Смерть друга

— Анатолия вызвали в землянку командира, — с порога сообщил Алешка. Все насторожились. Васька не утерпел и выскочил наружу. Он знал: взводного не вызывают к командиру так просто. Наверно, готовится крупная операция.

Его догадка подтвердилась. Спустя некоторое время Анатолий вернулся и предупредил, чтобы вечером были готовы: пойдет он с одним отделением. Операция будет опасной. Нужно пересечь главное шоссе, по которому все время движутся немецкие части, и разрушить железнодорожный мост через реку.

— На такое дело посылают евреев, — проворчал Ошер, — не хотят русских подвергать опасности.

Гедалья сердито посмотрел на него, и Ошер замолчал.

Вышли с первыми звездами. Шли всю ночь, а днем прятались в роще на берегу реки. С заходом солнца начали пробираться к назначенному месту.

Лето еще только начиналось. Хлеба на полях зеленые, но уже высокие, колыхались и склонялись на ветру.

Группа свернула с дороги и пересекла поле. Подойдя к одному из притоков реки, перешли его вброд и пошли по проселочной дороге.

— Кругом! — передали по цепи шепотом. Группа выстроилась цепочкой и двинулась спиной вперед. Шмулик уже не удивлялся, как в первый раз.

Теперь он знал, что так обманывают врага, преследующего партизан.

Вскоре добрались до молодого бора. Среди деревьев торчали обрубленные пни. Деревья были низкие, и сквозь реденькие верхушки была видна лента реки в долине. Луна там и сям посеребрила темно-серую поверхность воды. Спокойное течение реки иногда нарушалось всплеском волн, тут же стихавшим.

По цепочке шепотом передали команду пригнуться. И вдруг осветительные ракеты — сначала красная, а за ней зеленая — рассекли небо и рассыпались массой искр над самыми их головами.
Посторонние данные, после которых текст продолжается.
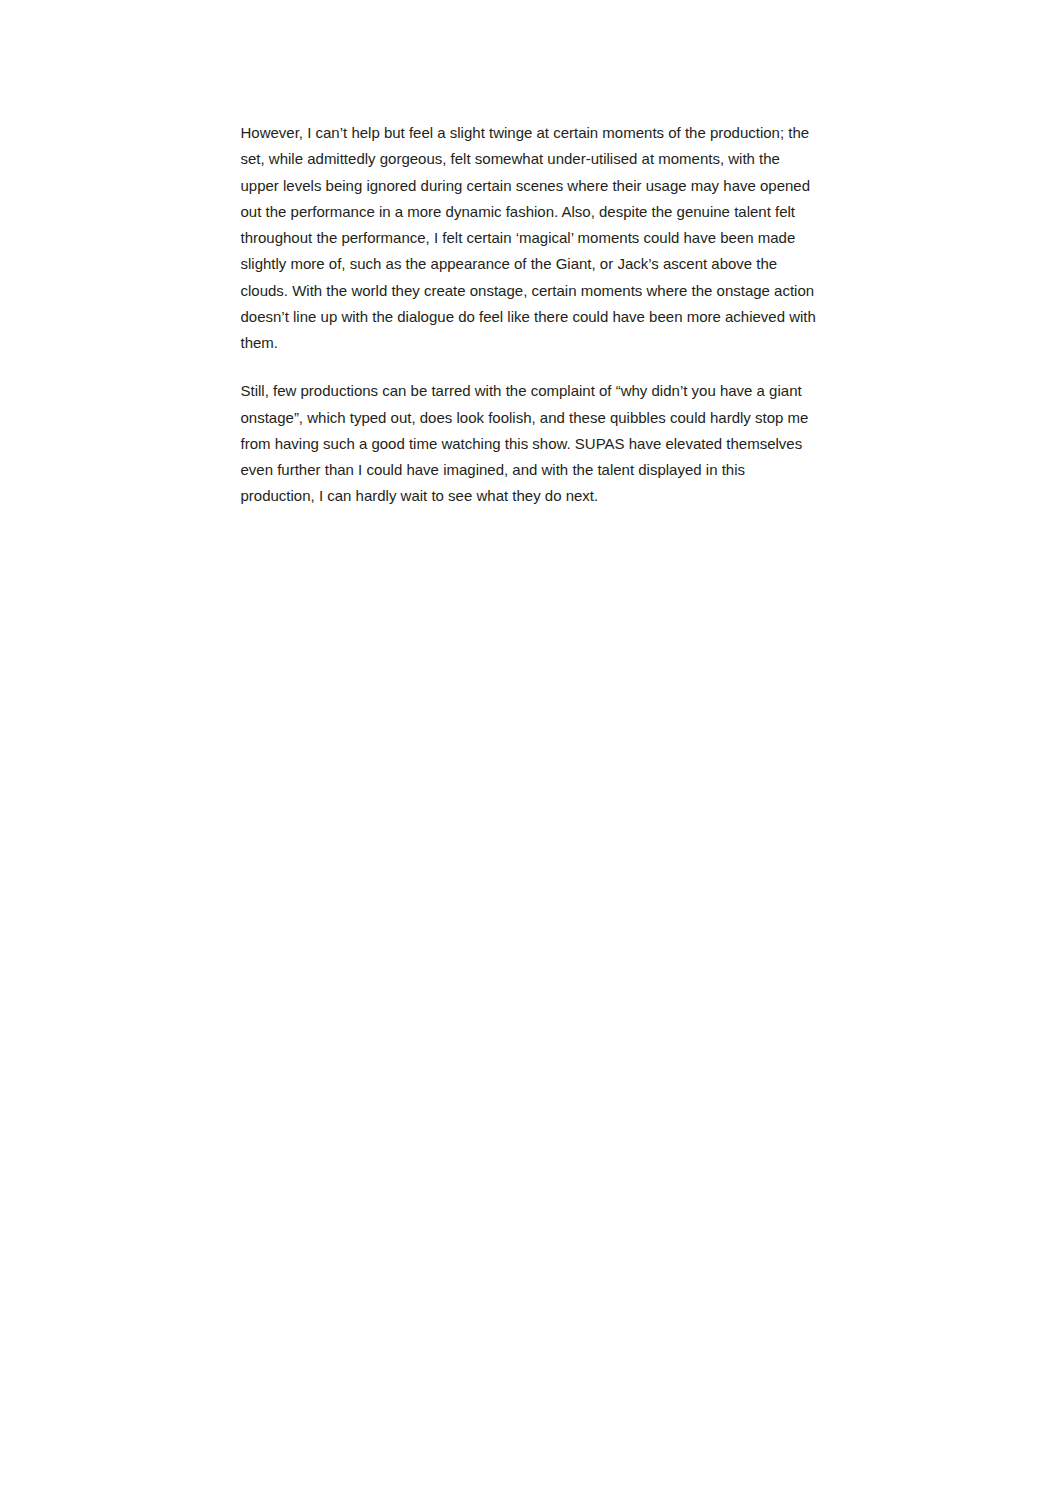However, I can’t help but feel a slight twinge at certain moments of the production; the set, while admittedly gorgeous, felt somewhat under-utilised at moments, with the upper levels being ignored during certain scenes where their usage may have opened out the performance in a more dynamic fashion. Also, despite the genuine talent felt throughout the performance, I felt certain ‘magical’ moments could have been made slightly more of, such as the appearance of the Giant, or Jack’s ascent above the clouds. With the world they create onstage, certain moments where the onstage action doesn’t line up with the dialogue do feel like there could have been more achieved with them.
Still, few productions can be tarred with the complaint of “why didn’t you have a giant onstage”, which typed out, does look foolish, and these quibbles could hardly stop me from having such a good time watching this show. SUPAS have elevated themselves even further than I could have imagined, and with the talent displayed in this production, I can hardly wait to see what they do next.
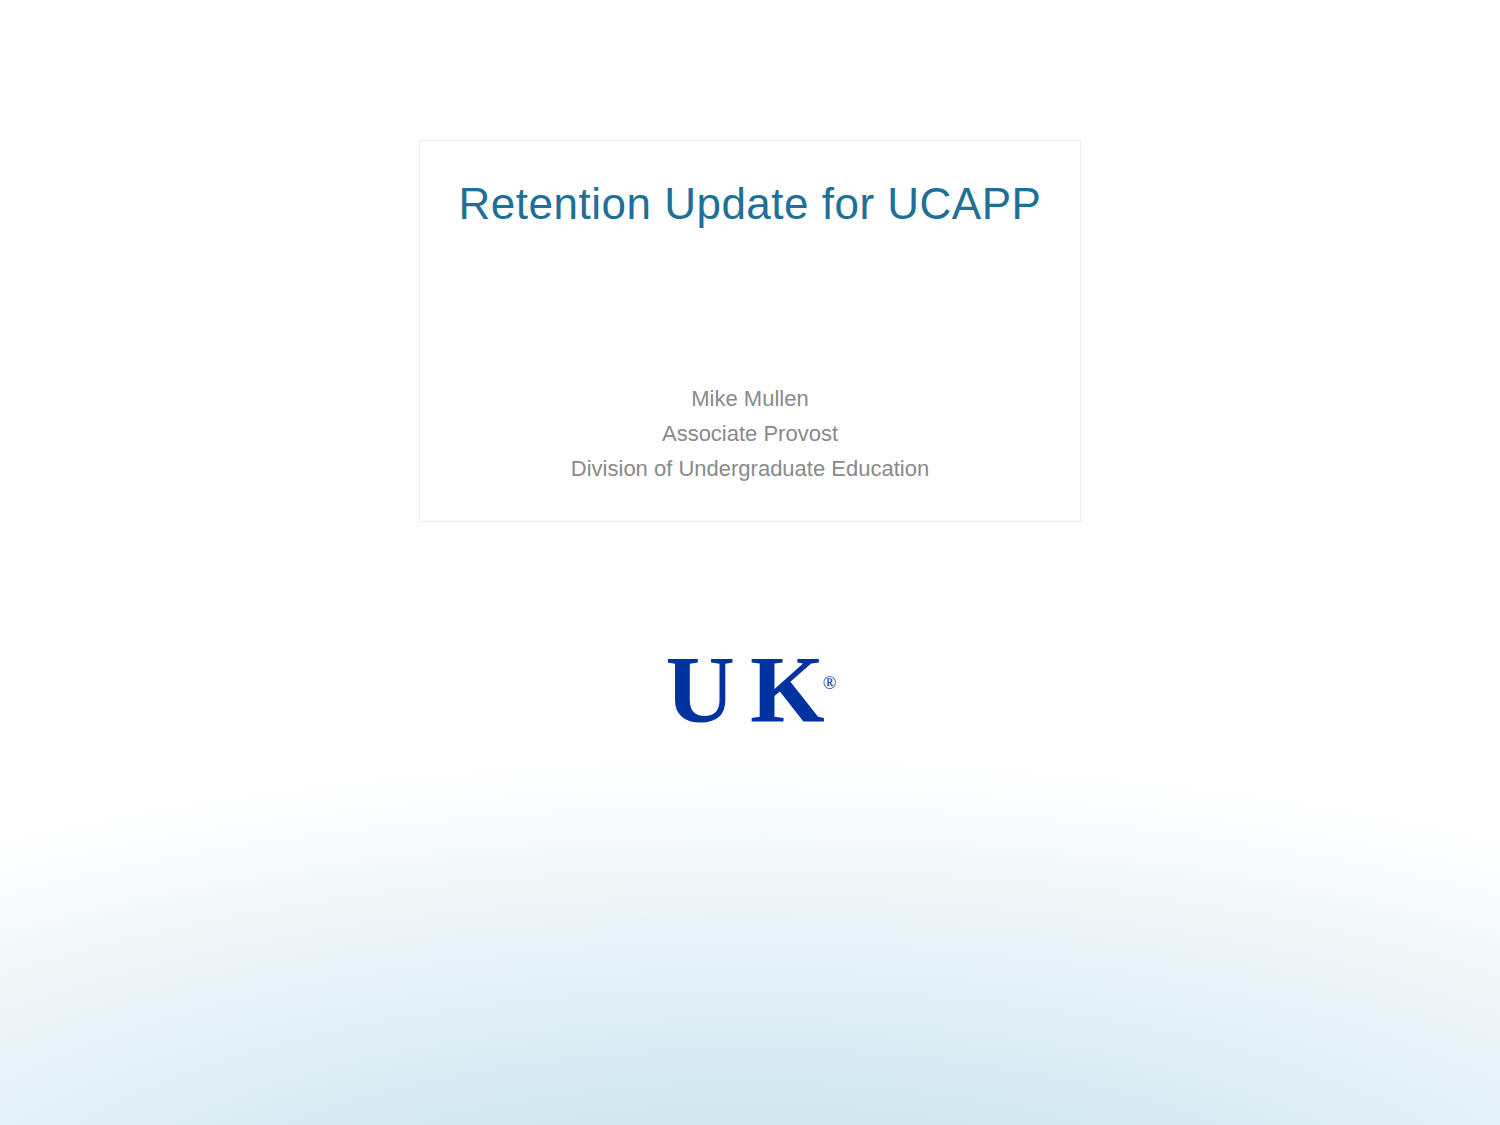Retention Update for UCAPP
Mike Mullen
Associate Provost
Division of Undergraduate Education
U  K®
Неподалеку послышались шаги и голоса немцев.

— Ложись!

Ребята прижались к земле. Ракеты взлетали одна за другой. Возбужденные глаза блестят в темноте, в ушах звенит от напряженного вслушивания.

Тихо. Вот упала шишка с дерева. Крикнула ночная птица. Раздался выстрел, еще один… Сердце гулко бьется, дыхание замирает.

— Ползком назад! — раздается шепот. Спустя полчаса они вернулись в лес. Здесь можно распрямить усталую спину. Еще полчаса ходьбы и — отдых. Все лежат на обочине дороги, задрав ноги кверху.

Уже известно, что произошло: возле моста — усиленный немецкий патруль. Заметил ли он партизан? А может, кто-то видел их, когда они шли, и донес? Что делать? Вернуться в лагерь, не выполнив задания?

Анатолий, командир группы, мрачнеет. Он представил себе насмешливые глаза Кольки, командира второго взвода в роте Ивана Петровича. Колька не любил евреев и радовался каждой их неудаче. К тому же он завидовал Анатолию: на счету еврея было шесть взорванных поездов, тогда как на его счету только четыре. На сложные операции командир Иван Петрович посылает взвод Анатолия и сам часто идет с ним. Как же теперь вернуться с пустыми руками?

— Товарищ командир, — прервал его размышления Гедалья, — выйдем к реке, переплывем ее и взорвем мост с другой стороны.

Партизаны насторожились: дело опасное. На том берегу реки можно наткнуться на другого врага. Там действуют банды белополяков, воюющие как с немцами, так и с русскими, а в жестокости по отношению к евреям не уступающие немцам.

Анатолий промолчал.

— Товарищ командир, — продолжал Гедалья, — все отделение не нужно. Я могу и еще двое. Маленькой группе легче проскользнуть.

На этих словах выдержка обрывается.